Many of our most recent projects have been about bringing a blend of activities, sporting and intellectual, that until now might not have been seen as comfortable bedfellows and been considered as needing separate buildings, more often than not, sheds. Glasgow City Council has pioneered an alternative approach in the last 10 years deliberately bringing activities together that might benefit from cross involvement of participants. Thereby libraries and sports centres have found themselves sharing facilities.
Rippling out from these initiatives we have likewise found ourselves exploring the architectural potential of such projects. At Campbeltown for Argyll and Bute council the juxtaposition of swimming pool, library, meeting space, fitness facility and café rose above the banal shed in advocating a civic typology. For South Ayrshire Council in Girvan the idea of the seaside pavilion encapsulates a similar mixed range of uses whilst at Olympia in Bridgeton for Clyde Gateway the multi-storey former cinema is reborn in a compact urban infill with a boxing gymnasium at its heart above a library and cafe capped with offices. The act of pugilism is probably as extreme an activity in relation to the contemporary functions of a library as one could imagine.
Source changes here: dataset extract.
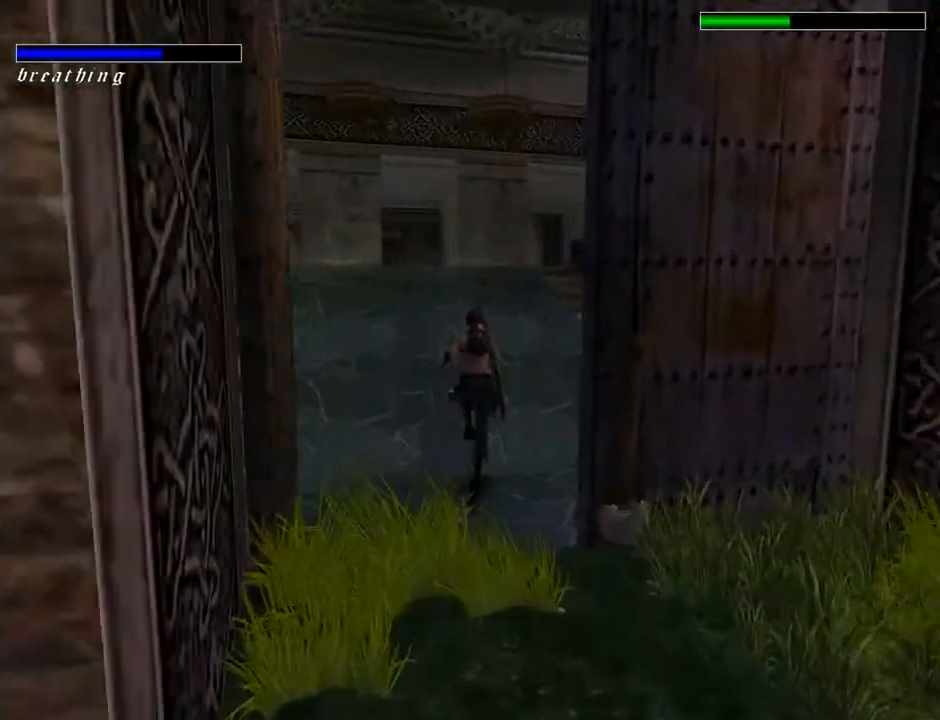
{"buttons": ["DPAD_UP"], "left_stick": "center", "right_stick": "center", "events": [[267, "DPAD_RIGHT", "up"], [467, "R2", "up"]]}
Reflecting on the Ancient Greek origins of the gymnasium reminds us how body and mind have become separated in contemporary culture. The word comes from the Ancient Greek gymnós meaning "naked" as athletes competed in the nude, to encourage aesthetic appreciation of the male body and as a tribute to the gods. The gymnasium was an institution for the training of athletes for sports and games at public festivals, but it was also a place for socialising and engaging in intellectual pursuits. There were lectures and discussions on philosophy, literature, and the arts.
From Plato's Academy and its seemingly gentle origins in the Olive Grove to its re-imagination in the form of Pierre de Coubertin's vision of a games evoking the spirit of sound minds in sound bodies, a legacy has been left for us of thinking running in parallel with physicality.
Architecture's challenge is to find a synergy beyond the shopping mall, a new civic language that ennobles the body whilst asking culture to step off the plinth and be amongst the populace. In so doing architecture's preeminent symbolic and representative role can re-emerge but with purpose, a partner in support of our collective mental and physical health.